§ **Task statement**:
In the listing, take the lines starting with the line with "# IO.Swagger.Model.StripeTerminalLocation" and going on through the line with "## Reporting a Vulnerability", and write them out again with "Security Policy" swapped for "Security Guidelines" and nothing else changed. Leave the pictures out of your answer.

§ **Listed entries**:
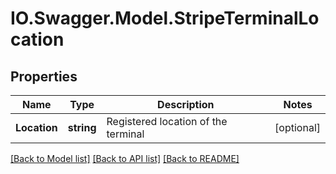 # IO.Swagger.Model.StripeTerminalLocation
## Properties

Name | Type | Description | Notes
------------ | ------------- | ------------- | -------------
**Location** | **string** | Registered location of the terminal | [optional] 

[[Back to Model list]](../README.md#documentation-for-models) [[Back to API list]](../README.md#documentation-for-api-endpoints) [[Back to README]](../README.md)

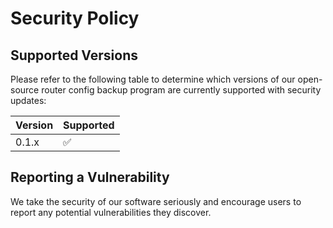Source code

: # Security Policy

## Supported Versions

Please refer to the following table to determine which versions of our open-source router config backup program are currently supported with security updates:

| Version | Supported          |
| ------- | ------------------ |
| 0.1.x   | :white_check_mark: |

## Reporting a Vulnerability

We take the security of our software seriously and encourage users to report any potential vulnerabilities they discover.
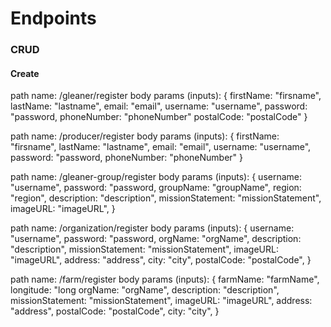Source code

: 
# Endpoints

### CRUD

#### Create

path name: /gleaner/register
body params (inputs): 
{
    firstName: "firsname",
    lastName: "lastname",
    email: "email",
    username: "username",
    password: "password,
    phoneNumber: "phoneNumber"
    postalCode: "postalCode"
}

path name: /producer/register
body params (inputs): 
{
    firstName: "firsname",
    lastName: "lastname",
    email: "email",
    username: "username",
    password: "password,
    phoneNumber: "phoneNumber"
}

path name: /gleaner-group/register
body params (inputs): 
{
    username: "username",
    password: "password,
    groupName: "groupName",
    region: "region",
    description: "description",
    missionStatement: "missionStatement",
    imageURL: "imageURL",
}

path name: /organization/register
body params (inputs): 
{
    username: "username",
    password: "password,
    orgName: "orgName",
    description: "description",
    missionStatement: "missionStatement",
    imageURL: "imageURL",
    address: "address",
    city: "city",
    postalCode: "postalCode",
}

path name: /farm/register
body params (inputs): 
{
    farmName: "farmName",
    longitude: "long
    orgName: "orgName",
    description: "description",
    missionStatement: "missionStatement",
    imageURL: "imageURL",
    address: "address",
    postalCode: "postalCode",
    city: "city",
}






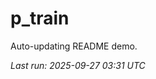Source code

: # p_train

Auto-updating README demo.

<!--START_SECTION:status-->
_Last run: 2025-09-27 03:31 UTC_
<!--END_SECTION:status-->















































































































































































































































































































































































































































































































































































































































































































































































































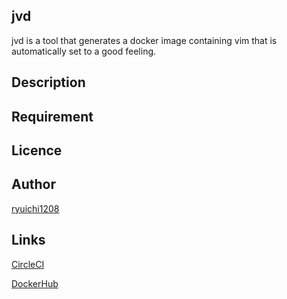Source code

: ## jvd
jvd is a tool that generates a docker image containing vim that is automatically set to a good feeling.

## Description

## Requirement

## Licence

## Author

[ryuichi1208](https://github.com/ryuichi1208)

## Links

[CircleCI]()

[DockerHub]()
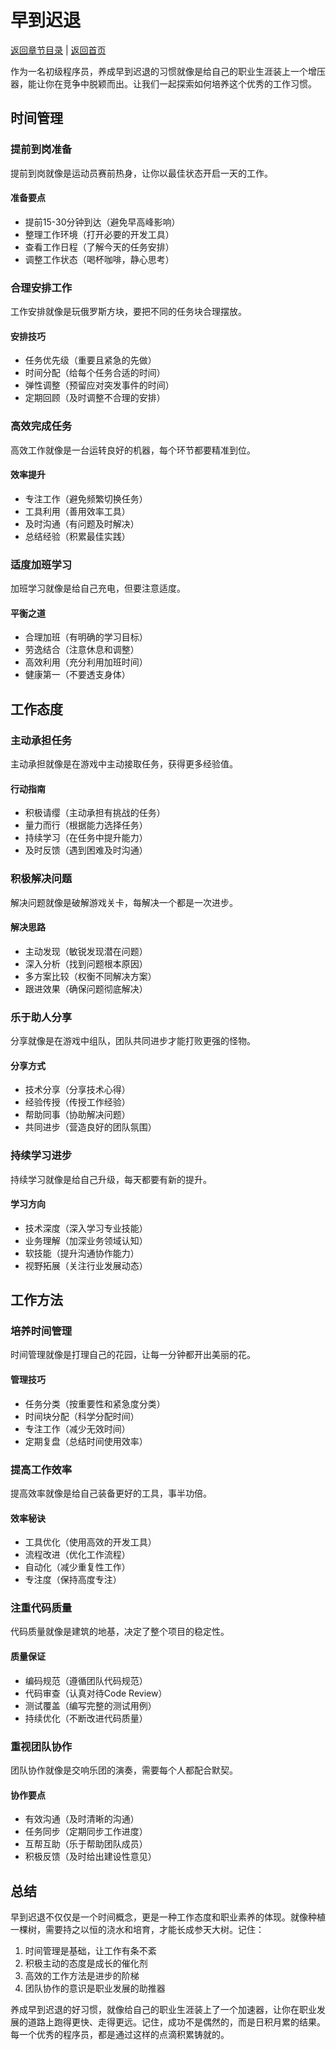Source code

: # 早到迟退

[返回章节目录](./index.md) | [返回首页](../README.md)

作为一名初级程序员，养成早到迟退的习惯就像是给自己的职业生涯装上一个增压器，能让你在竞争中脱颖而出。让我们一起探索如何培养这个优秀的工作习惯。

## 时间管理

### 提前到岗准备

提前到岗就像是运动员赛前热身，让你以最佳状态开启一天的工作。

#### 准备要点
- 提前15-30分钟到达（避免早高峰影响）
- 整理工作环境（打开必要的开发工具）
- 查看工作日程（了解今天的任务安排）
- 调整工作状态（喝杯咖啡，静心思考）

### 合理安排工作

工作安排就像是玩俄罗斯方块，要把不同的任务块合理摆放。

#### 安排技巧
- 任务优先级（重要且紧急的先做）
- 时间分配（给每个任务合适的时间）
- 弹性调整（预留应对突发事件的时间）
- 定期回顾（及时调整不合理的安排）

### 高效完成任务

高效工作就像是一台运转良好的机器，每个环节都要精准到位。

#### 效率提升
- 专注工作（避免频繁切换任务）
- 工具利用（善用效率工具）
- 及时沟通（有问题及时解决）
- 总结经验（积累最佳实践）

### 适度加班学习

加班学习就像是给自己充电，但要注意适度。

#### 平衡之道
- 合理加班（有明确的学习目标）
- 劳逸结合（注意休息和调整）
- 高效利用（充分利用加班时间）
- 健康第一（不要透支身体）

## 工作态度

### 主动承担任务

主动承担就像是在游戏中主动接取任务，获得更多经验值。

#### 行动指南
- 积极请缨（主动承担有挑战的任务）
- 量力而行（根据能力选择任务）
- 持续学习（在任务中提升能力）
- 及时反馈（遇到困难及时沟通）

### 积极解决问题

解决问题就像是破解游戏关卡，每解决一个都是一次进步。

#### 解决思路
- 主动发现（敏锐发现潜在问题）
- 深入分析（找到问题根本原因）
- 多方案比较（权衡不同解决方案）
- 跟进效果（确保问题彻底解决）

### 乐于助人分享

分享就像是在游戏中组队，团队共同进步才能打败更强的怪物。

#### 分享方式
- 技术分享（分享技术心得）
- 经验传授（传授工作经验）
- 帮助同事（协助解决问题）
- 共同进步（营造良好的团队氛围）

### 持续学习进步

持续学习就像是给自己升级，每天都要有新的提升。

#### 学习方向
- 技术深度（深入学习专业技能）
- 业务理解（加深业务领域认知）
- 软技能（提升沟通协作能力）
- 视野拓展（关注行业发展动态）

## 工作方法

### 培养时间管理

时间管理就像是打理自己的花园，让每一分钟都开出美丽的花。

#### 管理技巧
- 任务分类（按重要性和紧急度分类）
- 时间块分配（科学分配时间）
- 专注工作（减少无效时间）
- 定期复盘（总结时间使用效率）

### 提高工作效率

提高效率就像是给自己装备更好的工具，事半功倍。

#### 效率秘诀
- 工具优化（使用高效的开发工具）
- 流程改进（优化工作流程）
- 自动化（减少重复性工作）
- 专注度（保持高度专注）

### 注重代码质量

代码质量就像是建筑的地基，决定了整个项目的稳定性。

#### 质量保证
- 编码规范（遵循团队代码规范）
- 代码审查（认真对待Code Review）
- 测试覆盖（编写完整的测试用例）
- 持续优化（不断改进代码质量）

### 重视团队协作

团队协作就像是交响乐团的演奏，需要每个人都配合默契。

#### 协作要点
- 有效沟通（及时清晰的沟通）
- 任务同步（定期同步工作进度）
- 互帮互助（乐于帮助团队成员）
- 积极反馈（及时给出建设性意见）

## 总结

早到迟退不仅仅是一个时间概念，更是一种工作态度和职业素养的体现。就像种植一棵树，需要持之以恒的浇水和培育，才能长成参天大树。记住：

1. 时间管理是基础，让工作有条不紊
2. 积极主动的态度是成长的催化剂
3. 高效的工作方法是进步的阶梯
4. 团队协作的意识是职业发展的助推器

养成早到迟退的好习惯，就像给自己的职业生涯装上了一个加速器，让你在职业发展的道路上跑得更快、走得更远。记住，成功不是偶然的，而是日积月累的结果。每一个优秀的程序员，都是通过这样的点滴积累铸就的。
---
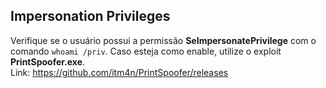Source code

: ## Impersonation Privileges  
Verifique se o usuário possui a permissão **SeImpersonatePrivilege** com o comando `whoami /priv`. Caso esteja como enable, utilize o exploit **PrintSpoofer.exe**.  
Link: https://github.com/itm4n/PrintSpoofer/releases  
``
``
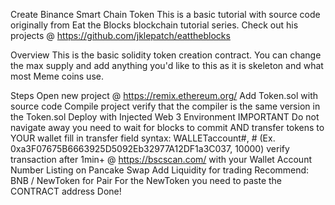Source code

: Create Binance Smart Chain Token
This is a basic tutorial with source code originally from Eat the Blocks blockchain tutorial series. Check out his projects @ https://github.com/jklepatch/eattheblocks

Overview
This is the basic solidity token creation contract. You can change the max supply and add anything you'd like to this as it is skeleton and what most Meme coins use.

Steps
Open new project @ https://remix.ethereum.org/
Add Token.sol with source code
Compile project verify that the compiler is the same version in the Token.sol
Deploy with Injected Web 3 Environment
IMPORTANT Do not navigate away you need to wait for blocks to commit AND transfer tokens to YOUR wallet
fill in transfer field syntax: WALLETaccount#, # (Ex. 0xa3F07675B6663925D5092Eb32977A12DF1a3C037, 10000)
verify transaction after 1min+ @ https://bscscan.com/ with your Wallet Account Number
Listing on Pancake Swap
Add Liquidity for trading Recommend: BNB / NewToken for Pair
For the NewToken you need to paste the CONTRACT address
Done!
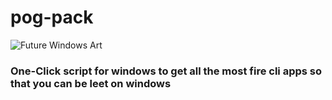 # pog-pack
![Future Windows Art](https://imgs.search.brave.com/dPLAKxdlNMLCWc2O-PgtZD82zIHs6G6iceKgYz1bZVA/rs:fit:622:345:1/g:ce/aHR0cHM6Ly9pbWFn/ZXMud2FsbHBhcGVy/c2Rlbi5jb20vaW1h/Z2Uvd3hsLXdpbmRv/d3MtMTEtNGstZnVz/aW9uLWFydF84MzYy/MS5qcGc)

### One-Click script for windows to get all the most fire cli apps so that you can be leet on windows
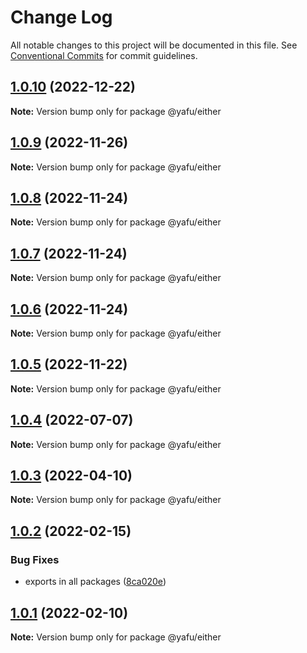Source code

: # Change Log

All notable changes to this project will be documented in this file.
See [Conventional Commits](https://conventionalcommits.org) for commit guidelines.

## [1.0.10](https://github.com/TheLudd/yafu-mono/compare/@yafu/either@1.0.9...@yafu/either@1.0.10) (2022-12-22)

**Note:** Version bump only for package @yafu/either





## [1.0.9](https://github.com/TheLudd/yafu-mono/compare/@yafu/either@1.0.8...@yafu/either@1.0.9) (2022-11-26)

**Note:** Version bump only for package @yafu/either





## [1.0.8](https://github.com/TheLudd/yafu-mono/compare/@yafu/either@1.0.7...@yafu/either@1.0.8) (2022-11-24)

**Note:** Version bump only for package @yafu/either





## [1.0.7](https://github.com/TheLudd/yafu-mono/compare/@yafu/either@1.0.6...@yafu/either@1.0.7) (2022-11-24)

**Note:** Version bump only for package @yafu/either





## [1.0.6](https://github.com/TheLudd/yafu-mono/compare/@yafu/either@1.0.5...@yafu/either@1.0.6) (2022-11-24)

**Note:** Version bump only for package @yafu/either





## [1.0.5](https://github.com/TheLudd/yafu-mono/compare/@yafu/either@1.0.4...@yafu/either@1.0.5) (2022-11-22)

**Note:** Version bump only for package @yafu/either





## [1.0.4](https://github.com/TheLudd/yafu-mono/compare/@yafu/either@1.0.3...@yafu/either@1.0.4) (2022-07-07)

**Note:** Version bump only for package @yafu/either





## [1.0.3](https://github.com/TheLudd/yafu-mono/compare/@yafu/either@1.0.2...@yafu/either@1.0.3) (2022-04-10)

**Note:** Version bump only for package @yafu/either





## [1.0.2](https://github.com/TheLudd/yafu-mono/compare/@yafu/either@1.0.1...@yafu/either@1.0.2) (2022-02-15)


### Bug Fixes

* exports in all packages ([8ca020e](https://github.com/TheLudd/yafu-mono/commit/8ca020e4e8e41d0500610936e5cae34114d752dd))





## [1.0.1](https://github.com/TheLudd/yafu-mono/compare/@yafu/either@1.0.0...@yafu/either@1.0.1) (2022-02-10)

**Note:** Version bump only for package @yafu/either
---
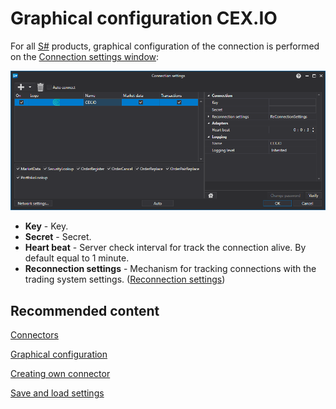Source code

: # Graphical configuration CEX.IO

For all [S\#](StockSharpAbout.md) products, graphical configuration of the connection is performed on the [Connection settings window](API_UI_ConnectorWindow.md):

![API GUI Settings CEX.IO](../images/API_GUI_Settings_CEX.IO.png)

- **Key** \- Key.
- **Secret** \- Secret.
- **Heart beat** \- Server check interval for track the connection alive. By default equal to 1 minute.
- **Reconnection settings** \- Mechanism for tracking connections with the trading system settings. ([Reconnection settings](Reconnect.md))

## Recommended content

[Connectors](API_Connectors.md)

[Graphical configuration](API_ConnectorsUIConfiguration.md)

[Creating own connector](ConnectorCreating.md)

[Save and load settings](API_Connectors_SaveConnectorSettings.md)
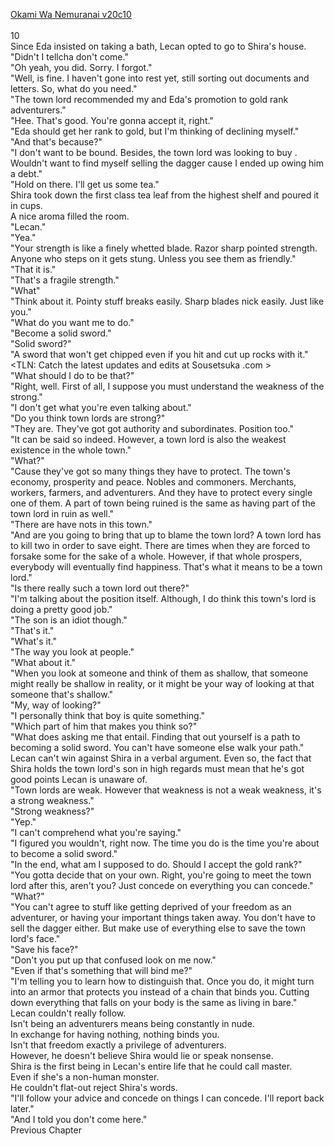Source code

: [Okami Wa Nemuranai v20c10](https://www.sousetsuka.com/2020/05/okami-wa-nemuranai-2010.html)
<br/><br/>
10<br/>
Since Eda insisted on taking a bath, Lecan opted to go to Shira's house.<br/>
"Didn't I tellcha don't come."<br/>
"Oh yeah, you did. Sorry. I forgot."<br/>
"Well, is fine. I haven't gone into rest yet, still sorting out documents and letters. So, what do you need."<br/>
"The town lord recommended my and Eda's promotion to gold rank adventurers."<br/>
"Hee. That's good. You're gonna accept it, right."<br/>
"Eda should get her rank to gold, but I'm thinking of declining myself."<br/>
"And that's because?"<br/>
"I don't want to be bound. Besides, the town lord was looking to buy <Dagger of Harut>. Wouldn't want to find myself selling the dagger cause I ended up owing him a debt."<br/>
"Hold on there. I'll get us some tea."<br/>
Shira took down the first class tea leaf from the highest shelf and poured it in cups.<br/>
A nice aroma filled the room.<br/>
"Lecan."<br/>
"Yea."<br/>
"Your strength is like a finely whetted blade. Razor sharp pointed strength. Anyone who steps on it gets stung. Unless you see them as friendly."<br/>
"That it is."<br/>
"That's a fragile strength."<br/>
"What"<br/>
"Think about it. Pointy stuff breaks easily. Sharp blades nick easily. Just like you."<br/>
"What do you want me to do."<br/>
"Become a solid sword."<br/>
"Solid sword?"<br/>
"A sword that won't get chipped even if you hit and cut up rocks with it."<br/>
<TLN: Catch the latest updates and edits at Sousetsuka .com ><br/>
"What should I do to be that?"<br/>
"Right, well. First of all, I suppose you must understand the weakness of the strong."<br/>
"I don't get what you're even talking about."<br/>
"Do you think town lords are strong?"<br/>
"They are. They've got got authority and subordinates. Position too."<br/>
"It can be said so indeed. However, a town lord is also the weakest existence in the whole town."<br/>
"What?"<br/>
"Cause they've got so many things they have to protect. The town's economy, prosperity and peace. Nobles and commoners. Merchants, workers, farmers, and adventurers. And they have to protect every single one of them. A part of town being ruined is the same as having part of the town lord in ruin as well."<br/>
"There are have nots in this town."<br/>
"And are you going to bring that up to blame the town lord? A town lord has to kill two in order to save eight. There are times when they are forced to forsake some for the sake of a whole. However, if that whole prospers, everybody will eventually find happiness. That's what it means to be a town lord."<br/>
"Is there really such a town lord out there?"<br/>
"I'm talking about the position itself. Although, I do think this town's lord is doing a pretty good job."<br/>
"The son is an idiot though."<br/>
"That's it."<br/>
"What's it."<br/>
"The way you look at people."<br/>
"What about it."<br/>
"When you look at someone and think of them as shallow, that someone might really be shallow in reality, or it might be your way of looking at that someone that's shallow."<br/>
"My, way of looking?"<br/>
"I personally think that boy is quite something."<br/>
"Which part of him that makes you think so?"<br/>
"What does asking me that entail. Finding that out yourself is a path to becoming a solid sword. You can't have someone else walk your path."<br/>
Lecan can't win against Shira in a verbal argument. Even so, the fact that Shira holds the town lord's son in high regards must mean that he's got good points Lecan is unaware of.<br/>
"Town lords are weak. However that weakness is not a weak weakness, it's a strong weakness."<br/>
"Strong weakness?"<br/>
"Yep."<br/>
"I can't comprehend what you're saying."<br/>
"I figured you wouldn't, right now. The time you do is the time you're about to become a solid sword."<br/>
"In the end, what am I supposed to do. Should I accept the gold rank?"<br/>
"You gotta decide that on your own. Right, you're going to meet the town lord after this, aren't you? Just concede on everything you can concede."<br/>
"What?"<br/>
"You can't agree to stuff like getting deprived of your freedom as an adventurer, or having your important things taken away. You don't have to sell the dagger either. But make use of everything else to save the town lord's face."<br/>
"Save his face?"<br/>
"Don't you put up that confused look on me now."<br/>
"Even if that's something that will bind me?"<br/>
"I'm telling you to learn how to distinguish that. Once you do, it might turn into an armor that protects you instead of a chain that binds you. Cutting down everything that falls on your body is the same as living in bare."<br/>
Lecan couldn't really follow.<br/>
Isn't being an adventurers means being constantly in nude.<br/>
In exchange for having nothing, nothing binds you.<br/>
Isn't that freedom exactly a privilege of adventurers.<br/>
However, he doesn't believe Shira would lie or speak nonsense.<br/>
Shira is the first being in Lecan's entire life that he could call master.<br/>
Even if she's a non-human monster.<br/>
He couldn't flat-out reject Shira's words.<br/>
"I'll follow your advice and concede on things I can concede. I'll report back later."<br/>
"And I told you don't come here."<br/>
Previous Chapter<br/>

§ **Written answer**:
 # IO.Swagger.Model.StripeTerminalLocation
## Properties

Name | Type | Description | Notes
------------ | ------------- | ------------- | -------------
**Location** | **string** | Registered location of the terminal | [optional] 

[[Back to Model list]](../README.md#documentation-for-models) [[Back to API list]](../README.md#documentation-for-api-endpoints) [[Back to README]](../README.md)

Source code

: # Security Guidelines

## Supported Versions

Please refer to the following table to determine which versions of our open-source router config backup program are currently supported with security updates:

| Version | Supported          |
| ------- | ------------------ |
| 0.1.x   | :white_check_mark: |

## Reporting a Vulnerability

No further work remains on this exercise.